[Start of Attachment]

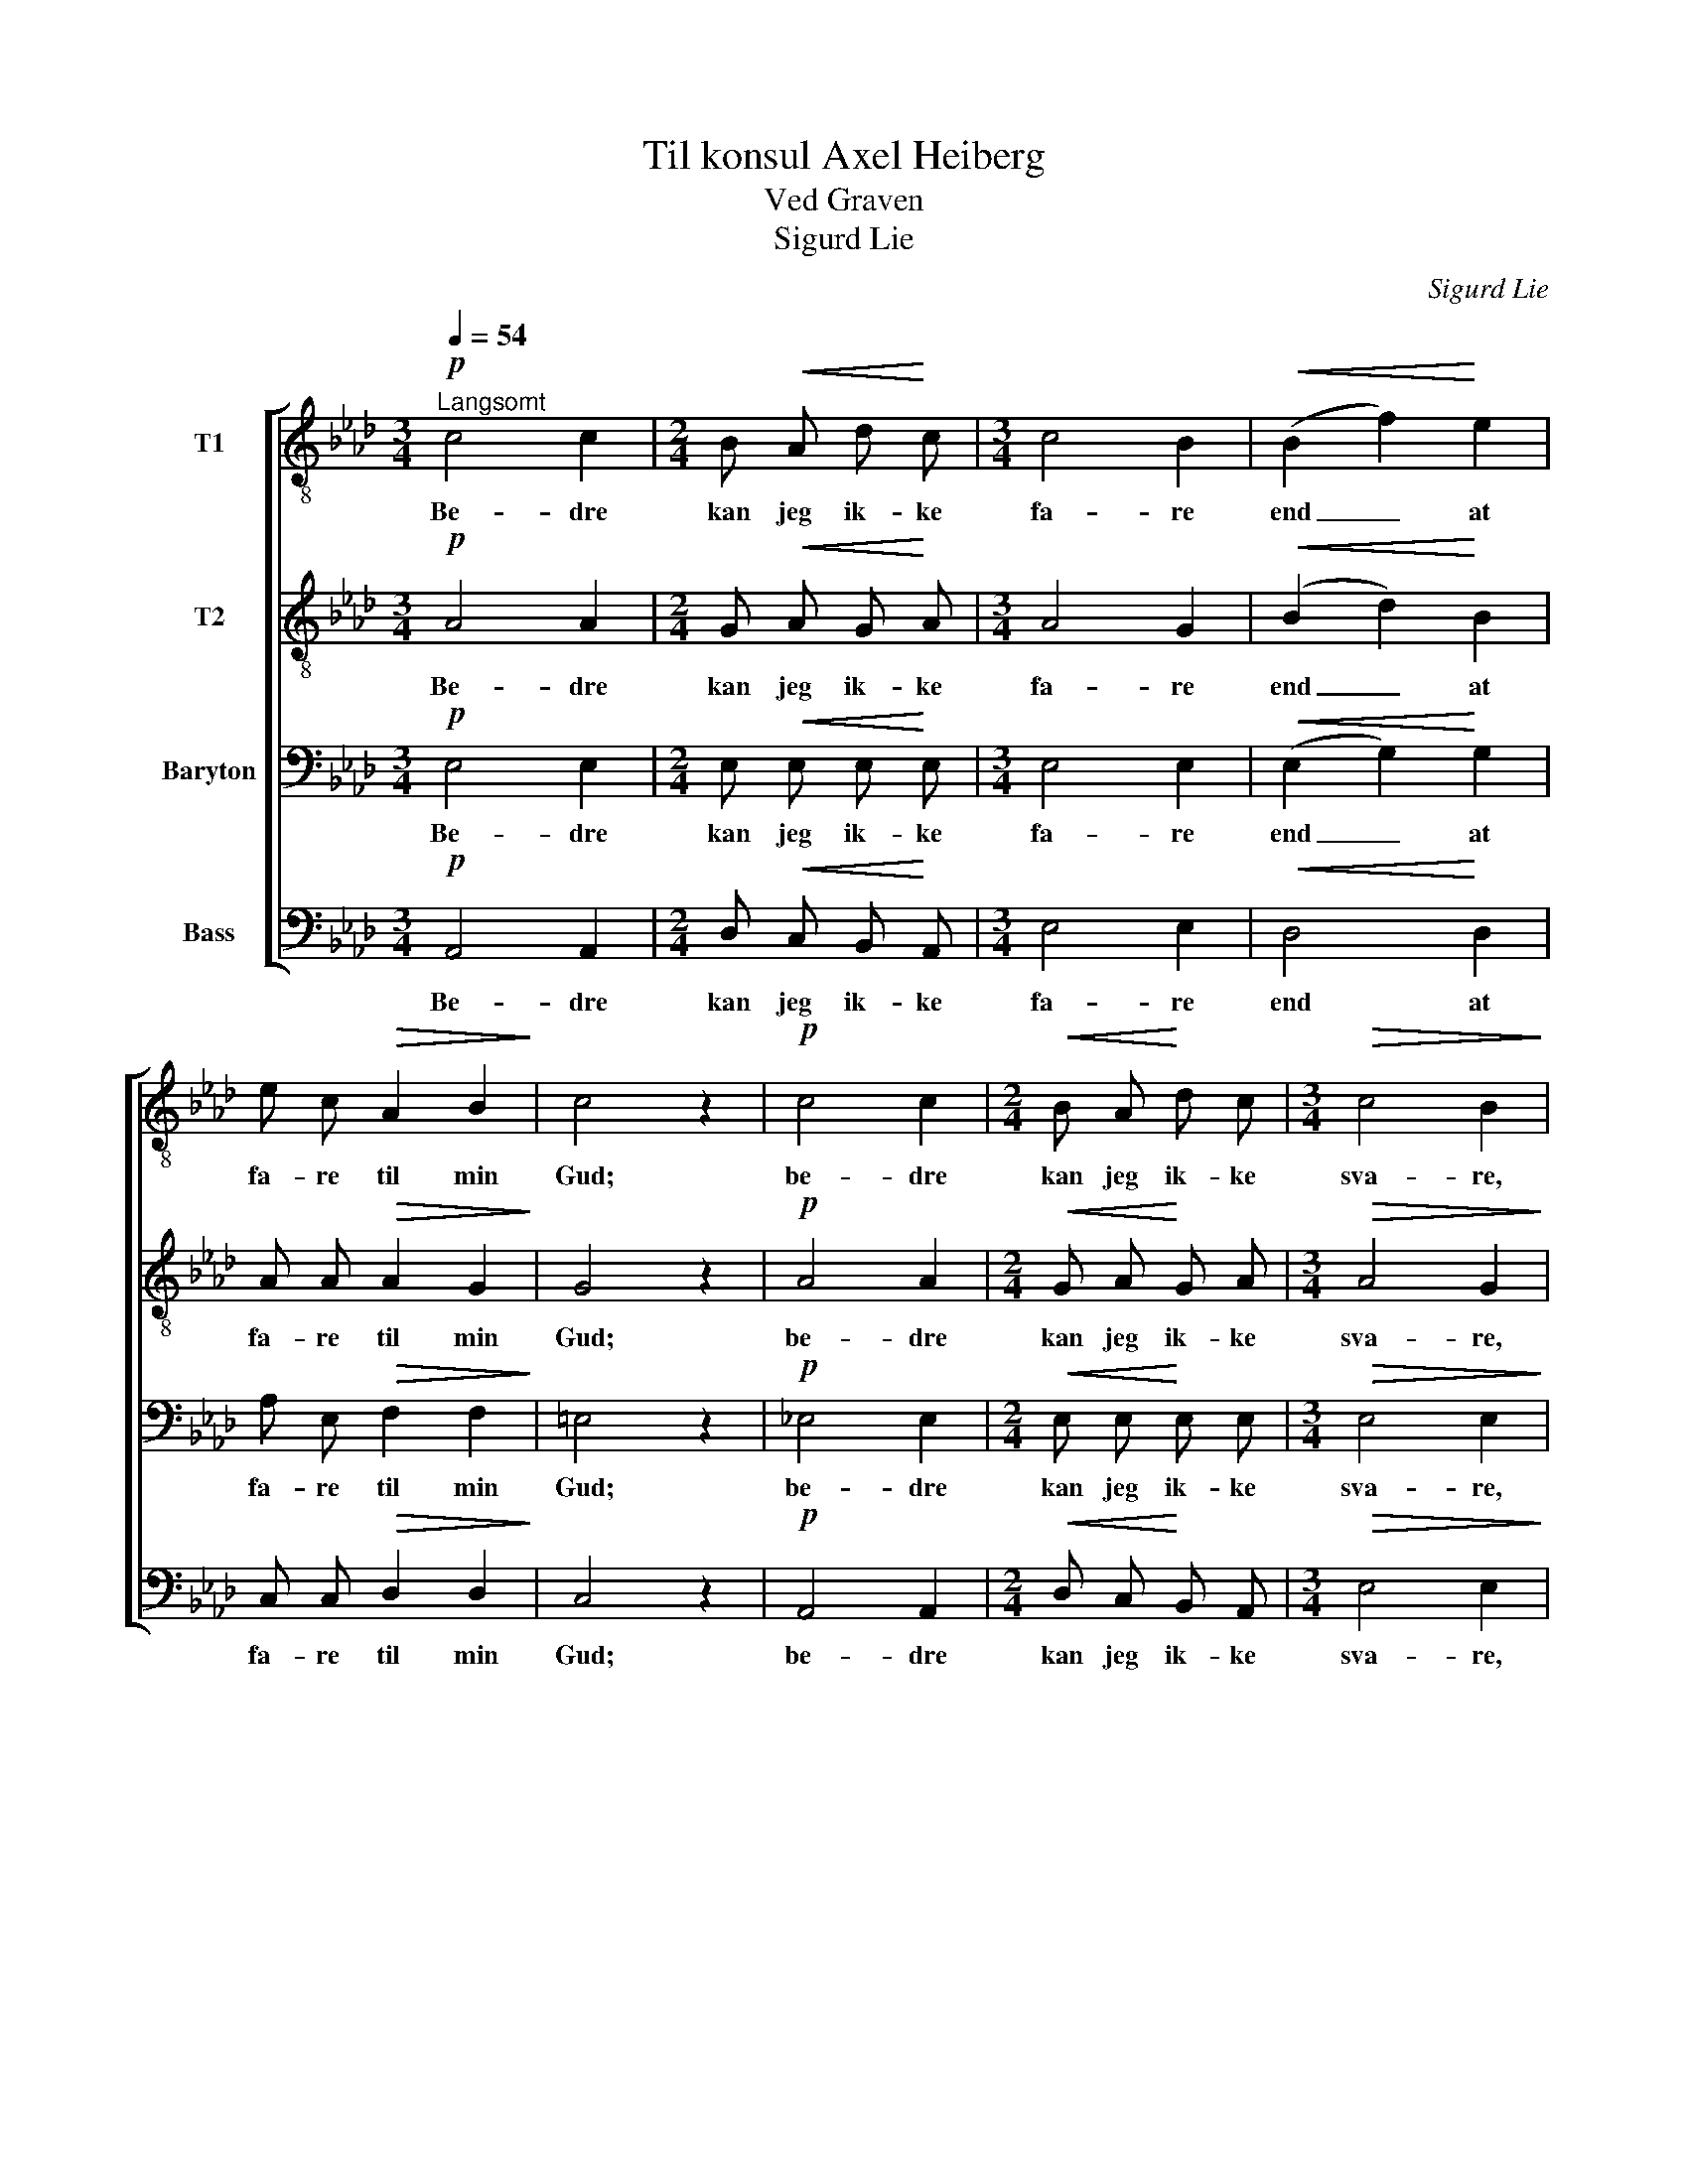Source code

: X:1
T:Til konsul Axel Heiberg
T:Ved Graven
T:Sigurd Lie
C:Sigurd Lie
Z:Andres Aas
%%score [ 1 2 3 4 ]
L:1/8
Q:1/4=54
M:3/4
K:Ab
V:1 treble-8 nm="T1"
V:2 treble-8 nm="T2"
V:3 bass nm="Baryton"
V:4 bass nm="Bass"
V:1
"^Langsomt"!p! c4 c2 |[M:2/4] B!<(! A d!<)! c |[M:3/4] c4 B2 |!<(! (B2 f2)!<)! e2 | %4
w: Be- dre|kan jeg ik- ke|fa- re|end _ at|
 e c!>(! A2 B2!>)! | c4 z2 |!p! c4 c2 |[M:2/4]!<(! B A!<)! d c |[M:3/4]!>(! c4 B2!>)! | %9
w: fa- re til min|Gud;|be- dre|kan jeg ik- ke|sva- re,|
!mf! B4 (c=d) |!<(! (e2 c2)!<)! f2 | e4!>(! =d2 | e4!>)! z2 |!p! B4 B2 | e3 (.e .d .c) | B4 z2 | %16
w: naar jeg _|faar _ ved|dø- den|bud;|end at|jeg er vel be-|red|
!<(! (c2 d2) e2!<)! | f4 B2 | d4 G2 | A4 z2 |] %20
w: og _ vil|gjer- ne|føl- ge|med.|
V:2
!p! A4 A2 |[M:2/4] G!<(! A G!<)! A |[M:3/4] A4 G2 |!<(! (B2 d2)!<)! B2 | A A!>(! A2 G2!>)! | %5
w: Be- dre|kan jeg ik- ke|fa- re|end _ at|fa- re til min|
 G4 z2 |!p! A4 A2 |[M:2/4]!<(! G A!<)! G A |[M:3/4]!>(! A4 G2!>)! |!mf! (F2 A2) A2 | %10
w: Gud;|be- dre|kan jeg ik- ke|sva- re,|naar _ jeg|
!<(! (G2 A2)!<)! c2 | B4!>(! B2 | B4!>)! z2 |!p! G4 G2 | A3 (.A .G .A) | G4 z2 |!<(! A4 A2!<)! | %17
w: faar _ ved|dø- den|bud;|end at|jeg er vel be-|red|og vil|
 A4 A2 | (A2 GF) E2 | E4 z2 |] %20
w: gjer- ne|føl- * * ge|med.|
V:3
!p! E,4 E,2 |[M:2/4] E,!<(! E, E,!<)! E, |[M:3/4] E,4 E,2 |!<(! (E,2 G,2)!<)! G,2 | %4
w: Be- dre|kan jeg ik- ke|fa- re|end _ at|
 A, E,!>(! F,2 F,2!>)! | =E,4 z2 |!p! _E,4 E,2 |[M:2/4]!<(! E, E,!<)! E, E, | %8
w: fa- re til min|Gud;|be- dre|kan jeg ik- ke|
[M:3/4]!>(! E,4 E,2!>)! |!mf! F,4 F,2 |!<(! E,4!<)! A,2 | G,4!>(! F,2 | G,4!>)! z2 |!p! E,4 E,2 | %14
w: sva- re,|naar jeg|faar ved|dø- den|bud;|end at|
 E,3 (.E, .E, .E,) | E,4 z2 |!<(! E,4 _G,2!<)! | F,4 F,2 | B,4 (E,D,) | C,4 z2 |] %20
w: jeg er vel be-|red|og vil|gjer- ne|føl- ge *|med.|
V:4
!p! A,,4 A,,2 |[M:2/4] D,!<(! C, B,,!<)! A,, |[M:3/4] E,4 E,2 |!<(! D,4!<)! D,2 | %4
w: Be- dre|kan jeg ik- ke|fa- re|end at|
 C, C,!>(! D,2 D,2!>)! | C,4 z2 |!p! A,,4 A,,2 |[M:2/4]!<(! D, C,!<)! B,, A,, | %8
w: fa- re til min|Gud;|be- dre|kan jeg ik- ke|
[M:3/4]!>(! E,4 E,2!>)! |!mf! =D,4 (C,=B,,) |!<(! (C,2 A,,2)!<)! A,,2 | B,,4!>(! B,,2 | %12
w: sva- re,|naar jeg _|faar _ ved|dø- den|
 E,4!>)! z2 |!p! E,4 D,2 | C,3 (.C, .B,, .A,,) | E,2 D,2 B,,2 |!<(! A,,2 B,,2 C,2!<)! | D,4 D,2 | %18
w: bud;|end at|jeg er vel be-|red og vil|gjer- ne, vil|gjer- ne|
"_Bedre kan jeg ei forfremmes\nend at dø en salig død;\nbedre kan jeg ikke gjemmes\nend i Herrens haand og skjød\nThi Guds bolig haver fred\ni al overflødighed." E,4 E,2 | %19
w: føl- ge|
 A,,4 z2 |] %20
w: med.|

[End of Attachment]

• INSTRUCTIONS TO FOLLOW: Which lines above contain the word "naar"? Copy all of them.

• EXPECTED ANSWER:
w: naar jeg _|faar _ ved|dø- den|bud;|end at|jeg er vel be-|red|
w: Gud;|be- dre|kan jeg ik- ke|sva- re,|naar _ jeg|
w: sva- re,|naar jeg|faar ved|dø- den|bud;|end at|
w: sva- re,|naar jeg _|faar _ ved|dø- den|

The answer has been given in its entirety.